I built a face recognition system during COVID lockdown and learned way more about ResNet than I expected. Your phone unlocking when it sees your face seems like magic, but it’s actually just some clever math and neural networks doing their thing. Here’s what I figured out while building my own version (check out the code).
Why Face Recognition?
Face recognition is everywhere now. Your phone, security systems, even some coffee shops use it. The cool thing about modern systems is they handle all the messy real world stuff like different lighting, weird angles, and even when part of your face is covered. That’s where ResNet comes in handy.
How Convolutions Work
Let’s start with the basics. Your input image is just a bunch of numbers arranged in a 3D grid: height × width × channels (like RGB). A convolution is basically sliding a small filter across this image and doing some math:
$$(\mathbf{X} * \mathbf{K})(i,j) = \sum_{p=0}^{k_h-1} \sum_{q=0}^{k_w-1} \sum_{c=0}^{C-1} \mathbf{X}(i+p,j+q,c) \cdot \mathbf{K}(p,q,c)$$
This looks scary, but it’s just saying: take your filter, multiply it with a patch of the image, add everything up, and that’s your output for that spot. Early layers learn simple stuff like edges, and deeper layers combine these into more complex features like eyes and noses.
Making Things Nonlinear
After each convolution, we usually apply ReLU (Rectified Linear Unit):
$$\text{ReLU}(z) = \max(0,z)$$
This just means “if it’s negative, make it zero.” Without this, our network would just be doing fancy matrix multiplication, which can’t learn complex patterns.
Multiple Channels
Real networks have many filters per layer. So instead of one output, you get:
$$\mathbf{Y} = f(\mathbf{X} * \mathbf{K}_1, \mathbf{X} * \mathbf{K}_2, \ldots, \mathbf{X} * \mathbf{K}_N)$$
Each filter learns to detect different features, and stacking them gives the network its power.
Why ResNet Is Clever
The problem with deep networks used to be that gradients would disappear as they traveled back through all those layers during training. ResNet solved this with skip connections. Instead of just passing data through layers sequentially, it adds shortcuts:
$$\mathbf{X} = \mathbf{Z} + F(\mathbf{Z})$$
Here, $F$ does all the convolution work, but we also add the original input $\mathbf{Z}$ directly to the output. This gives gradients a direct path back to earlier layers.
A typical ResNet block looks like:
$$F(\mathbf{X}) = W_2\sigma(\text{BN}(W_1\mathbf{X}))$$
$$\mathbf{X}_{\text{out}} = \mathbf{X} + F(\mathbf{X})$$
The math is just saying: do some convolutions and batch normalization, then add the result to what you started with.
Building a Face Recognition System
Getting the Data Ready
First, you need to find faces in images. There are lots of ways to do this, from old school Haar cascades to modern CNN detectors. Once you find a face, you crop it out and maybe align it so all the faces are oriented the same way.
Turning Faces Into Numbers
The real magic happens when you pass cropped faces through your ResNet. Instead of trying to classify faces directly, you usually take the output from a deep layer as a compact representation of that face. This gives you a vector of numbers that captures what makes that face unique.
Making Decisions
For identifying specific people, you can add a classification layer on top:
$$\hat{y} = \text{softmax}(\mathbf{z}) = \frac{e^\mathbf{z}}{\sum_{j=1}^K e^{z_j}}$$
Train it with cross entropy loss:
$$\mathcal{L} = -\sum_{i=1}^K y_i \log(\hat{y}_i)$$
Or you can compare face embeddings directly using distance metrics for more flexible matching.
Some Actual Code
Here’s a simplified ResNet for face recognition.
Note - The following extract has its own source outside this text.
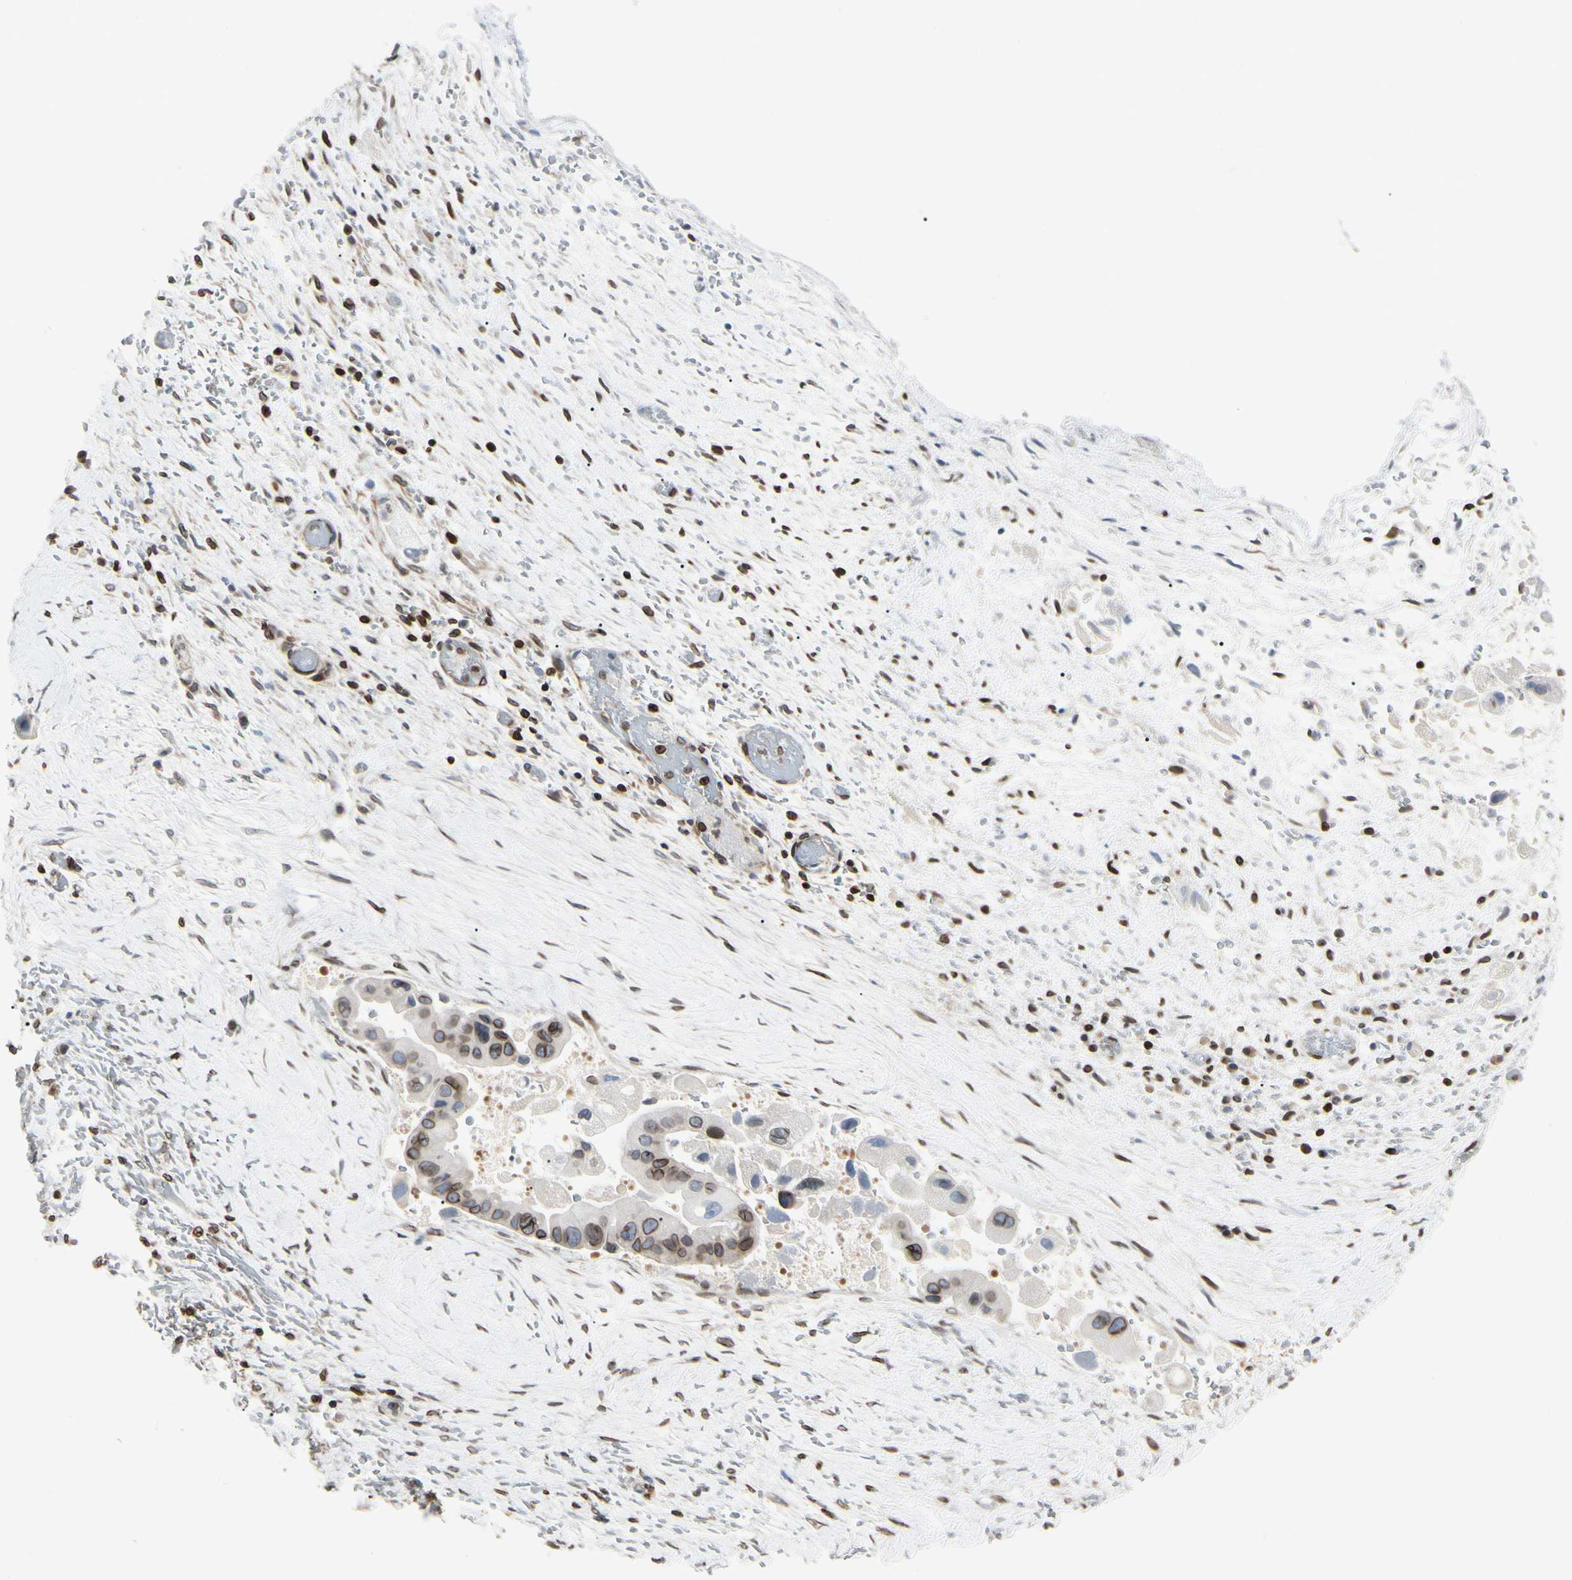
{"staining": {"intensity": "moderate", "quantity": "<25%", "location": "cytoplasmic/membranous,nuclear"}, "tissue": "liver cancer", "cell_type": "Tumor cells", "image_type": "cancer", "snomed": [{"axis": "morphology", "description": "Normal tissue, NOS"}, {"axis": "morphology", "description": "Cholangiocarcinoma"}, {"axis": "topography", "description": "Liver"}, {"axis": "topography", "description": "Peripheral nerve tissue"}], "caption": "This micrograph displays immunohistochemistry staining of human liver cholangiocarcinoma, with low moderate cytoplasmic/membranous and nuclear expression in approximately <25% of tumor cells.", "gene": "TMPO", "patient": {"sex": "male", "age": 50}}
Real frameworks like TensorFlow already have ResNet50, but building a smaller version helps you understand what’s happening:
1 | import tensorflow as tf |
The residual_block
function is where the skip connection magic happens. The build_resnet
function stacks these blocks together with some pooling and classification layers on top.
The Mask Problem
COVID threw everyone a curveball when suddenly half your face was covered. Models trained on full faces suddenly couldn’t recognize people wearing masks. The solution? Train on masked faces too, or focus the model on the parts around the eyes and forehead that are still visible.
What I Learned
Building this face recognition system taught me that the math behind these systems isn’t as scary as it looks. ResNet’s skip connections are actually a pretty simple idea that solved a big problem. And sometimes the biggest challenge isn’t the algorithm itself, but dealing with real world changes like everyone suddenly wearing masks.
The key is understanding that each piece builds on the last: convolutions detect features, skip connections help with training deep networks, and the whole system learns to turn faces into unique fingerprints that can be compared mathematically.